One of the reason modern feminism is being marginalized these days is because of stupid writings like this one, in which Katie Granju tells us that the reason women resent Sarah Palin is that she isn't "grateful enough" to prior generations of feminists.
For the millions of American women in their 50s, 60s and beyond who remember workplaces before second wave feminism, Palin's attitude toward women's issues is just plain offensive. These women toiled in work environments where bringing a child to work would have been unthinkable. In fact, they were generally fired as soon as they became pregnant. They remember the days before the law protected female workers against sexual harassment and blatant discrimination. They know that it's only in the last generation or so that more fathers have, like Todd Palin, begun taking an equal role in childcare and household management so their wives can go out into the world as professionals. These are women who had mothers and grandmothers who told them what it was like to live in a country where women had no political voice, or even the right to vote.
Excuse me, Katie, but you don't even know what you're talking about.
Women of my generation are old enough to remember what sex discrimination looks like, not just because it happened to our mothers and grandmothers but because it happened to us. We were told from an early age that certain jobs were not "feminine." We were steered to by well-meaning guidance counselors to go into more traditionally feminine careers like nursing and teaching as opposed to other careers in male-dominated professions. We watched the good ol' boy network at school and work, and learned a lot about tokenism.

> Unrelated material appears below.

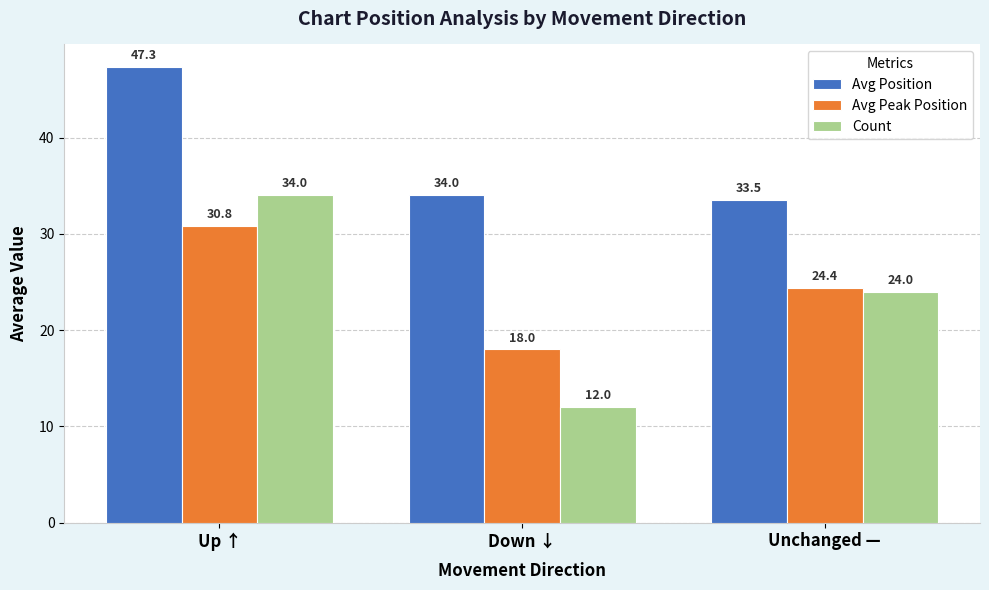

Which label corresponds to the smallest value in the chart?

Down ↓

In the days before the Supreme Court discovered sex discrimination at work, we were often subject to ridicule from male colleagues who were "just having fun," and expected to laugh it off. We watched some women, who didn't behave sufficiently female, get ahead, while others, who suggested openly that there was more to life than work, were sources of scorn.
We were mocked as "baby makers" if we had too many children by feminists supposedly interested in the advancement of women...but not women who wanted to have children. Our motivations were questioned regarding higher education, because we were "taking up the space" that someone more dedicated should have taken.
We've watched as this generation of feminists have told us that we haven't gotten the positions we hold, the jobs or opportunities we fought for, or the lives we've fashioned because we worked hard, made sacrifices, accepted options that fit our personal goals.
No, we've been told that we aren't sufficiently grateful that someone else did something.
Well, excuse me, ladies. I'm getting off the feminist plantation.
I don't think any woman should be derided as "insufficiently grateful" to feminism because she has been successful.
Not once in Granju's column does she point out some way that Palin is "insufficiently grateful" to past feminists, but it's obvious that her disdain for Palin is that Palin hasn't wasted enough time and energy on shrill, meaningless rhetoric about supposed persecution and hardship.
Instead, Palin has succeeded. She doesn't spend time talking about the sexism she has certainly faced in her life. And, I suppose, not wanting to be a victim makes her their object of scorn.